Six dodecamers: SP-D – tiny peak height

Six dodecamers: SP-D – tiny peak height (peak two, in each trimer, located (about half the time) on the down-slope of the N termini junction peak (peak 1) and just before the glycosylation peak (peak 6). This is detected by many of the signal processing programs, at this point it is an unreported peak in SP-D.  Means, SD, median, etc listed below for each individual dodecamer of this set of 6, and as a group of 6. MO is the same as reporting on other peak widths-heights-and valleys. First set of 4 dodecamers, 134.7+/19.5 (grayscale 0-255) and all data for that set  is  here.


Six dodecamers: SP-D – N termini junction peak height

Same procedure, N termini junction peak height for a selected data set (n=368 trimer plots), for the mean of the select 6 dodecamers (all plots each of the dodecamer images of SP-D).
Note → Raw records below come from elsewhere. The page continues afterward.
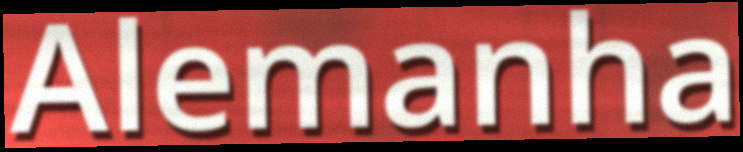
Alemanha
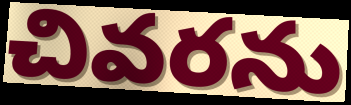
చివరను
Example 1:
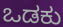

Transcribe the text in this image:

ಒಡಕು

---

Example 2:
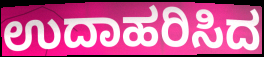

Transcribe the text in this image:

ಉದಾಹರಿಸಿದ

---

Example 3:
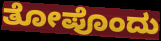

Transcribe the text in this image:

ತೋಪೊಂದು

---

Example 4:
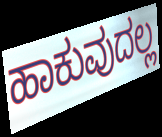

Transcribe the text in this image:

ಹಾಕುವುದಲ್ಲ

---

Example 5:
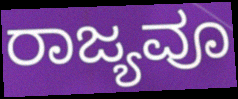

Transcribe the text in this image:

ರಾಜ್ಯವೂ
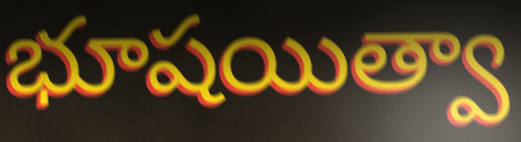
భూషయిత్వా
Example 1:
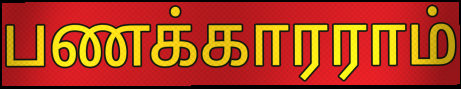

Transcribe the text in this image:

பணக்காரராம்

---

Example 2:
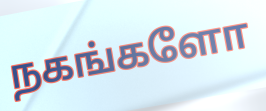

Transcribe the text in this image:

நகங்களோ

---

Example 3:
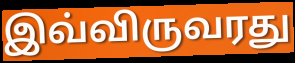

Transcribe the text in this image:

இவ்விருவரது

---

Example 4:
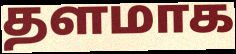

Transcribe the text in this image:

தளமாக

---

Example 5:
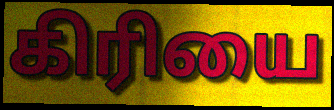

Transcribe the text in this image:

கிரியை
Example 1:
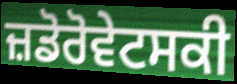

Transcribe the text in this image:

ਜ਼ਡੋਰੋਵੇਟਸਕੀ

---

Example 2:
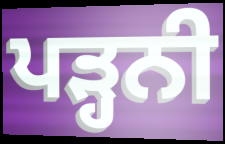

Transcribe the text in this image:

ਪੜ੍ਹਨੀ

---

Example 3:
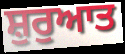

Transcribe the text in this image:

ਸ਼ੁਰੁਆਤ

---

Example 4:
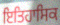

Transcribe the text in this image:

ਇਤਿਹਾਸਿਕ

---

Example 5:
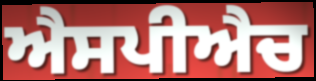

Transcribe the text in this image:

ਐਸਪੀਐਚ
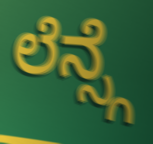
ಲೆನ್ಸ್ಗೆ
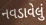
નવડાવેલું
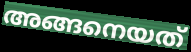
അങ്ങനെയത്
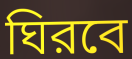
ঘিরবে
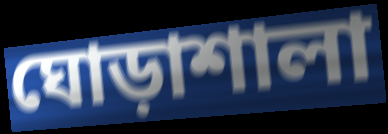
ঘোড়াশালা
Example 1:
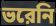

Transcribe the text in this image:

ভরেনি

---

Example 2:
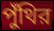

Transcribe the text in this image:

পুঁথির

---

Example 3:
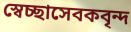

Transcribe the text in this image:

স্বেচ্ছাসেবকবৃন্দ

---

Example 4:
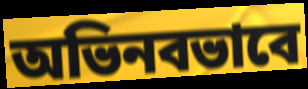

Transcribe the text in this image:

অভিনবভাবে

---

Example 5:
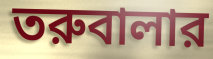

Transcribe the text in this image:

তরুবালার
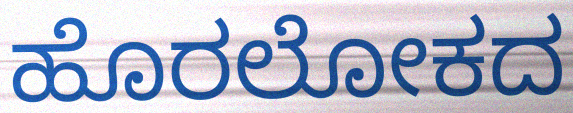
ಹೊರಲೋಕದ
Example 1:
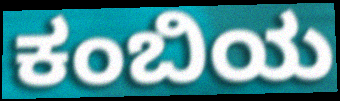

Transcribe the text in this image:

ಕಂಬಿಯ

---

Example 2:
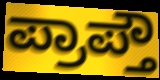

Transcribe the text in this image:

ಪ್ರಾಪ್ತೌ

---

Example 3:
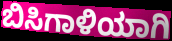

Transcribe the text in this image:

ಬಿಸಿಗಾಳಿಯಾಗಿ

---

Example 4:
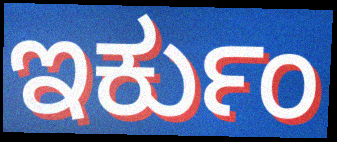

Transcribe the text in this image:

ಇರ್ಕುಂ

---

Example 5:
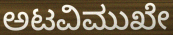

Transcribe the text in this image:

ಅಟವಿಮುಖೇ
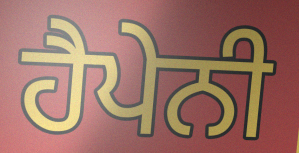
ਹੈਪੇਨੀ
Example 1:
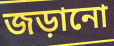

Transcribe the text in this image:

The grayscale values of the individual images, does make a difference in the peak heights…. whick at some point i will try to normalize. But for now, the N termini peak has always, and continues to be the highest peak in the plots, typically close to center (there are very rare exceptions which can be attributed to overlapping molecules in an image.
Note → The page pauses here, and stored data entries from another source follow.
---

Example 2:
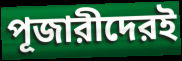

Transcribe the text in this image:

পূজারীদেরই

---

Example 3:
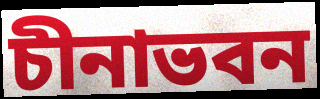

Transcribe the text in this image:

চীনাভবন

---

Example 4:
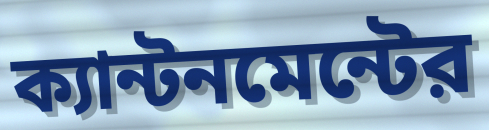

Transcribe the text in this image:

ক্যান্টনমেন্টের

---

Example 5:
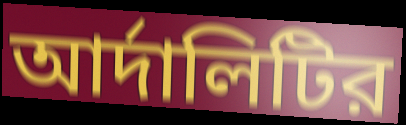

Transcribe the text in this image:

আর্দালিটির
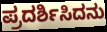
ಪ್ರದರ್ಶಿಸಿದನು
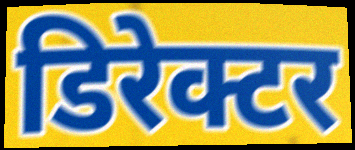
डिरेक्टर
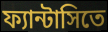
ফ্যান্টাসিতে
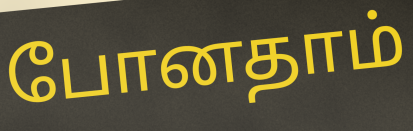
போனதாம்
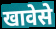
खावेसे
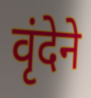
वृंदेने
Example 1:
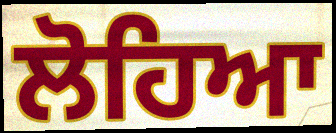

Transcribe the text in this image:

ਲੋਹਿਆ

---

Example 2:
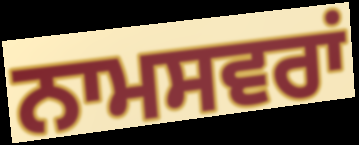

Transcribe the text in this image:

ਨਾਮਸਵਰਾਂ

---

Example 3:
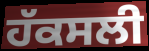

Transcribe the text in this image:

ਹੱਕਸਲੀ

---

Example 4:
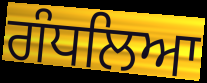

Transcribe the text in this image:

ਗੰਧਲਿਆ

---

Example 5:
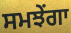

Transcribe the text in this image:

ਸਮਝੇਂਗਾ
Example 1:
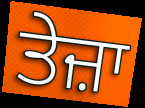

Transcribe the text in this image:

ਤੇਜ਼ਾ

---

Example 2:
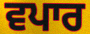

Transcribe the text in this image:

ਵਪਾਰ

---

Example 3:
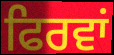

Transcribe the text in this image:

ਫਿਰਵਾਂ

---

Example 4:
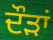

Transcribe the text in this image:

ਦੌੜਾਂ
With an extensive number of plots of the first four dodecamers, the grayscale peak was 238.6 +/- 3.75, so the fourth and fifth dodecamers added did change this number slightly. Clearly the values are influenced by the contrast of each image.  I think a “limit range” function (which can be found in Gwyddion and likely other programs for image analysis) could be useful. I am more interested in a quick normalizing of peak height and the lowest point in the plot using a graphics program.

(I continue to thank Arroyo et al, and Thomas O’Haver and my two sons, Aaron and Dan for help with image and signal processing apps.